• EXERCISE: Below are entries. Pull out all lines containing "handset".

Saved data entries
================

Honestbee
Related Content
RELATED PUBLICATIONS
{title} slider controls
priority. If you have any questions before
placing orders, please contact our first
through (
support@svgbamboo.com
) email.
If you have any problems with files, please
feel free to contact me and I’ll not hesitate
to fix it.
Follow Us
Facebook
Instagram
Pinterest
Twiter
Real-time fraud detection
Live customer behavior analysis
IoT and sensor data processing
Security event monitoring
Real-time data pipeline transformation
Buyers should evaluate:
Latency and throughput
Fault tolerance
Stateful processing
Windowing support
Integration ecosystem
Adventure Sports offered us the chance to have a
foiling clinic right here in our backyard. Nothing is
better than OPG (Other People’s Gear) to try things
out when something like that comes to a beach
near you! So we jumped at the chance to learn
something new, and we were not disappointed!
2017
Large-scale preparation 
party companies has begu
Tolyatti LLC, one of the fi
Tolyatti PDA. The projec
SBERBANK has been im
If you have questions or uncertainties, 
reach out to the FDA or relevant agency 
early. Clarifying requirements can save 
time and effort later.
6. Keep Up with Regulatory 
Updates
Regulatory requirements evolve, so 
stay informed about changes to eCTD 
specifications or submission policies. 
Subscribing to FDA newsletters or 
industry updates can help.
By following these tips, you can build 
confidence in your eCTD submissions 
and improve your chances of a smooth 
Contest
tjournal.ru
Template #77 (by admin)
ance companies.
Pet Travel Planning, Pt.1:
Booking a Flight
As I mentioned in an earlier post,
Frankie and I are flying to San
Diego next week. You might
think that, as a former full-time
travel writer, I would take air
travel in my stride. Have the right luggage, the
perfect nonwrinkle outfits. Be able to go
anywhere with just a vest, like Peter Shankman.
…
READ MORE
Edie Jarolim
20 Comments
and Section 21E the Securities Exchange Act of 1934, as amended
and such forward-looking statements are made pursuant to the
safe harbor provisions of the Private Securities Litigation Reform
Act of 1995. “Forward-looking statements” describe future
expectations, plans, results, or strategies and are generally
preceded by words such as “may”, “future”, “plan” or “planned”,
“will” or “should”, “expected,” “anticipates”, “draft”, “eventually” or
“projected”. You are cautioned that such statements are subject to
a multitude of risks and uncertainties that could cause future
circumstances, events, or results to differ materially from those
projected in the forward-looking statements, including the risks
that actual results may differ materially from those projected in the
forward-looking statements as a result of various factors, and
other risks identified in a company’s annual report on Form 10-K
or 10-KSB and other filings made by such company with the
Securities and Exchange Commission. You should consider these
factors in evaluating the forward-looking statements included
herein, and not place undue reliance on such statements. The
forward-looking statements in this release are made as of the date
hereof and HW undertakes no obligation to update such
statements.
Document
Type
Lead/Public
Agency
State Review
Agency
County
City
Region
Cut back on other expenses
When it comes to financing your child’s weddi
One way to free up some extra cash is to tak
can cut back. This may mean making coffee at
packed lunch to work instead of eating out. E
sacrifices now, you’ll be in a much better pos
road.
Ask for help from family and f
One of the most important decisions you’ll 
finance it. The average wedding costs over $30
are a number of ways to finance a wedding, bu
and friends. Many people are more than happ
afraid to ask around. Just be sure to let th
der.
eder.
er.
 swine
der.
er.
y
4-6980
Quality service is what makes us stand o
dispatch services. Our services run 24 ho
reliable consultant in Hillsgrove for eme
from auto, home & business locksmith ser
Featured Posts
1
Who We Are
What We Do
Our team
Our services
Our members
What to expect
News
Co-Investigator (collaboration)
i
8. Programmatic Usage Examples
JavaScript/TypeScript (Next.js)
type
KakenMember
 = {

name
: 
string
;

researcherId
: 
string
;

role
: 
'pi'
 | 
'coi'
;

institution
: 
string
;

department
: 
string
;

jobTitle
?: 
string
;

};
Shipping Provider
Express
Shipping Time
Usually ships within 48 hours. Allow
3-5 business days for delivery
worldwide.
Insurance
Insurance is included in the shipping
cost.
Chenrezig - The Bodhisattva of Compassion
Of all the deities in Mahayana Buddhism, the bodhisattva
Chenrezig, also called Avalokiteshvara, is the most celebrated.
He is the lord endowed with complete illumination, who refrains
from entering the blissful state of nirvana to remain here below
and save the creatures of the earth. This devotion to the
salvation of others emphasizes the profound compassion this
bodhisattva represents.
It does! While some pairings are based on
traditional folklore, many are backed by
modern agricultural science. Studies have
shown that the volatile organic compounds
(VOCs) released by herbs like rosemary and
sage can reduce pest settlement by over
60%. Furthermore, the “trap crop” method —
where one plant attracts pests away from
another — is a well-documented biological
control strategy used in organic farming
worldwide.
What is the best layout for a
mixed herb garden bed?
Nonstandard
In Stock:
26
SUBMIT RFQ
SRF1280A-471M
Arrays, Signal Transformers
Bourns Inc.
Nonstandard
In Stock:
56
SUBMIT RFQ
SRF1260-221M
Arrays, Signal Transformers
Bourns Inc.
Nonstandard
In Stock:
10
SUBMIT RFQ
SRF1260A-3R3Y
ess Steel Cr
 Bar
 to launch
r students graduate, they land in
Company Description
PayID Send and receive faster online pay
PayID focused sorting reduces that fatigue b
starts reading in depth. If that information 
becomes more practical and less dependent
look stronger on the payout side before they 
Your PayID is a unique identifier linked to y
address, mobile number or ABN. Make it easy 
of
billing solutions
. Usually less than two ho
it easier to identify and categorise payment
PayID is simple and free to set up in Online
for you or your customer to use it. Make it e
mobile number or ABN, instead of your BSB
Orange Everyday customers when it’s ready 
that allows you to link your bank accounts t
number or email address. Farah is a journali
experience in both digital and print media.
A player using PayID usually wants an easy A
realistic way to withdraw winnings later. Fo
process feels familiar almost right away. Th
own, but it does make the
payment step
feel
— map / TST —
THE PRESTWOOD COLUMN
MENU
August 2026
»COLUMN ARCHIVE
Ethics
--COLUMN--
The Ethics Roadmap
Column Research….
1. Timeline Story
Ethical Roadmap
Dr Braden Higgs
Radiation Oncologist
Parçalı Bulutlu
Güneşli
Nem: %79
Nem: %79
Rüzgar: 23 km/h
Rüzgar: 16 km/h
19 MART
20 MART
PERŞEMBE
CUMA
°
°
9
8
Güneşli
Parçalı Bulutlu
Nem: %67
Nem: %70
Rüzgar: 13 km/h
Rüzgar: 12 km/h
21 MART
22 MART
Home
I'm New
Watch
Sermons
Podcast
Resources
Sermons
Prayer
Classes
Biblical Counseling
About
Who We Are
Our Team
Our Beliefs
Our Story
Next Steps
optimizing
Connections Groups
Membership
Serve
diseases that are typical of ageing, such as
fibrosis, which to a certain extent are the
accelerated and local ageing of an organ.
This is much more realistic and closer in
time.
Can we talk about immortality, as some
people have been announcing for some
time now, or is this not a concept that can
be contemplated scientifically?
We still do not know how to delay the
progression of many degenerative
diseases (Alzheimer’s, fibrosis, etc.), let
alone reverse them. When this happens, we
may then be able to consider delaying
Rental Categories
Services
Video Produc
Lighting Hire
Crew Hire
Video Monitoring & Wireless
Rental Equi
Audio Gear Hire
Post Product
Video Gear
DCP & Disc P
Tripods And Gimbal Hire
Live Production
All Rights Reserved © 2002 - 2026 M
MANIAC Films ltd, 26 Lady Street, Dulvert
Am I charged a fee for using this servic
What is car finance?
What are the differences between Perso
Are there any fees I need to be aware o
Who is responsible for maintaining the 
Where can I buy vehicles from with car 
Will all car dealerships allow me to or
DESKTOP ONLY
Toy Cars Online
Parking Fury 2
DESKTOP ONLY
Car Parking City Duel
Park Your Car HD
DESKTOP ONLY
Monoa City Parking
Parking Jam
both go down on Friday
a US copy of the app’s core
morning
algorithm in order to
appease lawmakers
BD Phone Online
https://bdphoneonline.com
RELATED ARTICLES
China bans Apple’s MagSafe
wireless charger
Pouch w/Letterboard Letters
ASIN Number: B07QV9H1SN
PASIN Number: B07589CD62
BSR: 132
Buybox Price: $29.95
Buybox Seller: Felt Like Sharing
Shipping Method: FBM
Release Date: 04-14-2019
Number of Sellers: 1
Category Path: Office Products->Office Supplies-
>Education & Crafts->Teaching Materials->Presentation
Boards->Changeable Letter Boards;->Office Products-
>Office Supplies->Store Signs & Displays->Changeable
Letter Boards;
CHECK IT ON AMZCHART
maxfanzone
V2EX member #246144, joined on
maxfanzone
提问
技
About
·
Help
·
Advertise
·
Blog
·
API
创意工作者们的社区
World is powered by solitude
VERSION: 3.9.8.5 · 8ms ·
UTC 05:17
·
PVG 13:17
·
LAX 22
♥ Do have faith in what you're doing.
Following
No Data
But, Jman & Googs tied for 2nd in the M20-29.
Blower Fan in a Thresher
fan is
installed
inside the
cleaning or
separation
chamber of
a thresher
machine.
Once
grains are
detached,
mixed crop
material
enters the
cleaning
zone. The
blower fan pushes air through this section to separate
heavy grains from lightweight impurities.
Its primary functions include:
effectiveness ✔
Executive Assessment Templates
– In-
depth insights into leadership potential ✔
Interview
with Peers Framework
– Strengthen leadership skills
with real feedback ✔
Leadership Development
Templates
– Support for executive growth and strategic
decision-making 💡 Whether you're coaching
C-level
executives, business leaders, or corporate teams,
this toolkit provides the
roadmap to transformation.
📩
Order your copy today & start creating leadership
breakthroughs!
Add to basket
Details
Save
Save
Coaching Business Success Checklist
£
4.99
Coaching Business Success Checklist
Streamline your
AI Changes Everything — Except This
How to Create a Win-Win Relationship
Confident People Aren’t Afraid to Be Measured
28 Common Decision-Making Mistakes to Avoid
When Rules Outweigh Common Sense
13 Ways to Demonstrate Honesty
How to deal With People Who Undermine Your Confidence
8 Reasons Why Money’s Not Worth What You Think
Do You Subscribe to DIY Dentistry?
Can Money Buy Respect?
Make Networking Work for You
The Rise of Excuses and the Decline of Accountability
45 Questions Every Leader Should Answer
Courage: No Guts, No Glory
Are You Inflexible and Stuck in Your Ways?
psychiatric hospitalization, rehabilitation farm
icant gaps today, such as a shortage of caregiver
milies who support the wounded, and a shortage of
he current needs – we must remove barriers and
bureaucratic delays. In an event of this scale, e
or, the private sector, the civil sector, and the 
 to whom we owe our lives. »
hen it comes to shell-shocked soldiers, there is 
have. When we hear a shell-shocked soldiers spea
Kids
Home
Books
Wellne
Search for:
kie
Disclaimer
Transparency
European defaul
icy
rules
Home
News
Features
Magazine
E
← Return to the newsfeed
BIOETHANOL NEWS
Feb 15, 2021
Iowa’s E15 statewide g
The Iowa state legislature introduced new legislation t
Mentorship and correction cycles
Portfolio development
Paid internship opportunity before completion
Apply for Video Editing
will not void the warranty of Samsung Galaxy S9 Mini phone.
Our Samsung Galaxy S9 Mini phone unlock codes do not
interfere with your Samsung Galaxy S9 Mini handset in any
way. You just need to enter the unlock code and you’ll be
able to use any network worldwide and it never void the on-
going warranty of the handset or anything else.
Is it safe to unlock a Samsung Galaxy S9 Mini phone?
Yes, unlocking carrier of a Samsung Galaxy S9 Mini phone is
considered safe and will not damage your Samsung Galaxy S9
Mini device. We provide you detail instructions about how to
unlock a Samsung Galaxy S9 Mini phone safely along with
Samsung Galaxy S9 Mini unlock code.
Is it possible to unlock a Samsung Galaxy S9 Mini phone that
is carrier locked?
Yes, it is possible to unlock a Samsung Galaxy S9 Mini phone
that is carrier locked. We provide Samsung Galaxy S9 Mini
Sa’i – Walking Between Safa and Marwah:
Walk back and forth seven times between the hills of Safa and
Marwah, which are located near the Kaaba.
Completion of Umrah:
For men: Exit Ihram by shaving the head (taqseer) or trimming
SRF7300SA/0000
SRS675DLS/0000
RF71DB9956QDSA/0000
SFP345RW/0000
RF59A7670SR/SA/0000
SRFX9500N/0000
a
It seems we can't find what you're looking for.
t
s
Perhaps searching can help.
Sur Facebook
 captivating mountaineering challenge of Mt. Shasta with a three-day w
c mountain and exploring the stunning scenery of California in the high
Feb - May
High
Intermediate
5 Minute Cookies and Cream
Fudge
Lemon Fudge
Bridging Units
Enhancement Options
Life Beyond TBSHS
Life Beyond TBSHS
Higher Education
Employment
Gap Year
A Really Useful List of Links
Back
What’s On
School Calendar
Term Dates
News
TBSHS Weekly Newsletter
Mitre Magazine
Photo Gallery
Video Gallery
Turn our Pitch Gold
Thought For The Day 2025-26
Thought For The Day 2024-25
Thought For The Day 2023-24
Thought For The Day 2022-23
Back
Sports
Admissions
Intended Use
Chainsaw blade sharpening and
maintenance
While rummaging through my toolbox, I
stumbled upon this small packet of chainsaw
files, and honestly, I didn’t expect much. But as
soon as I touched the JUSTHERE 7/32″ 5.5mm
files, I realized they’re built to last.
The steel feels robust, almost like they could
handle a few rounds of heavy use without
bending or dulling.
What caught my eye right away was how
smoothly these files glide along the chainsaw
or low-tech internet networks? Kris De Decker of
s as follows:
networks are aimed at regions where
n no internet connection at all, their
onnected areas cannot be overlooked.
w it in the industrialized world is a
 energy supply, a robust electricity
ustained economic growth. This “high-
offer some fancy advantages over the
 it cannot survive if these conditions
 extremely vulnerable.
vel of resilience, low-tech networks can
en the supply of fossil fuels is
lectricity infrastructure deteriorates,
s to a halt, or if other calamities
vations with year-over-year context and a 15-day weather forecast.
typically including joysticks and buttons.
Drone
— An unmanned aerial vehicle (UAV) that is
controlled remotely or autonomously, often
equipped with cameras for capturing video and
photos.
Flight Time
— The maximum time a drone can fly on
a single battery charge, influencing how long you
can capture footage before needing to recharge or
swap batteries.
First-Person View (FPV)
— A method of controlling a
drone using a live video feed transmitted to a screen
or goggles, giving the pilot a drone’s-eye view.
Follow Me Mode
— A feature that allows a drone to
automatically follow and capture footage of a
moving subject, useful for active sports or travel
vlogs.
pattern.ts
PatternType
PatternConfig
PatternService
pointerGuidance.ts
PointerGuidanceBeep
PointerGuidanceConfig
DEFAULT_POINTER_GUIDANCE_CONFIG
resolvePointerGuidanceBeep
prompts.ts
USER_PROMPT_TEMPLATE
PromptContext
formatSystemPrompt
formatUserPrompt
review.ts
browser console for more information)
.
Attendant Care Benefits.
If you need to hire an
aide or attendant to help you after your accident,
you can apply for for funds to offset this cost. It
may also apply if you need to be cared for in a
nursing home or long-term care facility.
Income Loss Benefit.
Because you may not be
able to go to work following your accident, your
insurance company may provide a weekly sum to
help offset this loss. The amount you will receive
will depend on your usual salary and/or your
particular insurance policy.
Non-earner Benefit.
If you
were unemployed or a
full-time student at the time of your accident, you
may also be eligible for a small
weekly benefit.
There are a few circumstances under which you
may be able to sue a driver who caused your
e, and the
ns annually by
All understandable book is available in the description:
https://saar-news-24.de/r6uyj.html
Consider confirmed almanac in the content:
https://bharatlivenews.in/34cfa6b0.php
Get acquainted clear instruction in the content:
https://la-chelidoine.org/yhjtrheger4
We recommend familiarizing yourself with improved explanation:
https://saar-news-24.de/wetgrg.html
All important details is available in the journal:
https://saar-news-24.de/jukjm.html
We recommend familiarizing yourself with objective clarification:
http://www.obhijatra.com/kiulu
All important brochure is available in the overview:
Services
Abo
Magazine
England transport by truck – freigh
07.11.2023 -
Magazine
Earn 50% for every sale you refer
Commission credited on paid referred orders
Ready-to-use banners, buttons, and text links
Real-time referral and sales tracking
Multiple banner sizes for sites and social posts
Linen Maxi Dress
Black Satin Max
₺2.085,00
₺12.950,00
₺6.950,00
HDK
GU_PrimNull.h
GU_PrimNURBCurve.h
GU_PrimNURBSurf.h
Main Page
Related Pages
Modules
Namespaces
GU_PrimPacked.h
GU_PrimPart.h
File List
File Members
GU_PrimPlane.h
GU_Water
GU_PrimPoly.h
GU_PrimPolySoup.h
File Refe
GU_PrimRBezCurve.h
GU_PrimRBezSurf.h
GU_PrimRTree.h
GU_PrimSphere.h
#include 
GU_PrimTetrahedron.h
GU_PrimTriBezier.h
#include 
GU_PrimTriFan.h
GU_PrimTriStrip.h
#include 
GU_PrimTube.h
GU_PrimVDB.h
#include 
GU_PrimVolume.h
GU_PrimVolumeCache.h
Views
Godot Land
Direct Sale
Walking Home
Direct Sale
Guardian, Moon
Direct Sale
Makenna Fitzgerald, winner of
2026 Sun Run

================

• YOUR RESPONSE:
interfere with your Samsung Galaxy S9 Mini handset in any
going warranty of the handset or anything else.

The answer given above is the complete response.